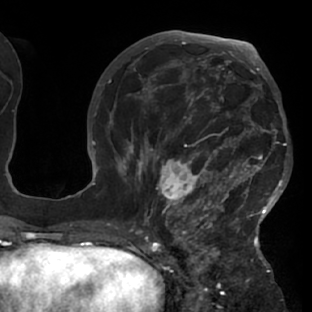
Breast MRI (dynamic contrast-enhanced), one axial slice; position 37 of 76 along the scan axis; cropped to one breast; dynamic contrast-enhanced series, time point 2 of 7 at this slice position (early post-contrast); 1.5 T; TE 2.9 ms, TR 6.1 ms; 2.4 mm slice thickness; 312 × 312 image matrix, field of view 225 × 225 mm. Female patient.
Outlined on this slice (semi-automatically segmented with operator editing):
- enhancing-tissue mask used for the functional tumour volume (all voxels passing the contrast-enhancement thresholds inside the analysis volume; usually the tumour): bounding box (x1, y1, x2, y2) in pixels: (117, 103, 288, 229)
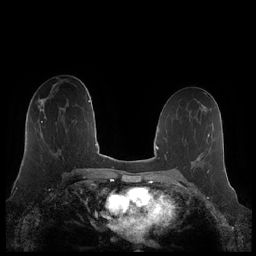
Breast MRI (dynamic contrast-enhanced), one axial slice. Position 121 of 248 along the scan axis. Dynamic contrast-enhanced series, time point 2 of 7 at this slice position (early post-contrast). 1.5 T. TE 1.9 ms, TR 4.1 ms. 256 × 256 image matrix. Female patient.
Structures marked on this image (semi-automatically segmented with operator editing):
- enhancing-tissue mask used for the functional tumour volume (all voxels passing the contrast-enhancement thresholds inside the analysis volume; usually the tumour): bounding box <41,117,46,123> (left, top, right, bottom; pixels)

- Assigned task: Write out exactly the lines from the line with "Breast MRI (dynamic contrast-enhanced), one axial slice." to the close of the listing above, including both of those lines.

- Answer to the exercise:
Breast MRI (dynamic contrast-enhanced), one axial slice. Position 121 of 248 along the scan axis. Dynamic contrast-enhanced series, time point 2 of 7 at this slice position (early post-contrast). 1.5 T. TE 1.9 ms, TR 4.1 ms. 256 × 256 image matrix. Female patient.
Structures marked on this image (semi-automatically segmented with operator editing):
- enhancing-tissue mask used for the functional tumour volume (all voxels passing the contrast-enhancement thresholds inside the analysis volume; usually the tumour): bounding box <41,117,46,123> (left, top, right, bottom; pixels)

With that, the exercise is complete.